The results were inconclusive between groups for blurred vision (RR 0.34, 99% CI 0.09 to 1.32; 67 participants), dizziness (RR 0.21, 99% CI 0.03 to 1.37; 67 participants), dry mouth (RR 0.26, 99% CI 0.06 to 1.20; 67 participants), sleep disorders (RR 0.32, 99% CI 0.08 to 1.20; 67 participants), and urinary retention (RR 0.34, 99% CI 0.01 to 21.99; 67 participants; Analysis 1.4). 

Gilliam 2019 compared sertraline and CBT.

There were 10 serious adverse events in the sertraline group, three of which were possibly related to the study (one mania and psychosis, two worsening depression requiring hospitalisation). There were 12 serious adverse events in the CBT group, three of which were possibly related to the study (worsening depression and suicidal). One participant in the CBT group died of sudden unexpected death in epilepsy (SUDEP).

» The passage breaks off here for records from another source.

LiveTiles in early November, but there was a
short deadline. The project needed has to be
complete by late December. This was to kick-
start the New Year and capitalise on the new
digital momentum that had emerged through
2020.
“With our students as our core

The difference in adverse events profile (AEP) scores was inconclusive between the groups at 8 weeks (MD ‐2.70, 95% CI ‐6.62 to 1.22; 106 participants), and 16 weeks (MD ‐2.10, 95% CI ‐6.21 to 2.01; 118 participants; Analysis 4.7). 

There were more cases of tiredness reported by the participants on sertraline compared to those receiving CBT (RR 3.54, 99% CI 1.40 to 8.96; 140 participants; Analysis 4.8)

Results were inconclusive between the groups for the other five most commonly reported adverse events: headache (RR 1.48, 99% CI 0.69 to 3.19), insomnia (RR 2.16, 99% CI 0.73 to 6.38), shakiness (RR 12.28, 99% CI 0.88 to 171.59), nausea (RR 2.60, 99% CI 0.62 to 10.96), and diarrhoea (RR 19.85, 99% CI 0.49 to 805.53; 140 participants; Analysis 4.8). 

Five of six NRSIs reported on adverse events. The studies analysed different treatment comparisons, so we were unable to combine the data in meta‐analysis.

Hovorka 2000 reported that 3/43 participants (7%) experienced nausea, and 2/43 (5%) experienced sexual dysfunction following eight weeks of treatment with citalopram.

Kanner 2000 reported that 9/100 participants (9%) experienced sedation, 7/100 (7%) experienced hypomanic symptoms, 1/100 (1%) experienced rheumatic pain, and 1/100 participants (1%) experienced myoclonus following an average of 10 months on sertraline.

Kuhn 2003 reported that 13/75 participants experienced side effects. The most common were; weight gain (5/75), sedation (2/75), and sexual dysfunction (2/75).

Specchio 2004 reported that 22/45 participants (56%) experienced side effects. The most common were; headache (15%), nausea (11%), dizziness (9%), drowsiness (7%), and fatigue (7%).

Thome‐Souza 2007 reported that 1/36 participants (3%) experienced facial rash, and 1/36 (3%) experienced gastrointestinal disorders.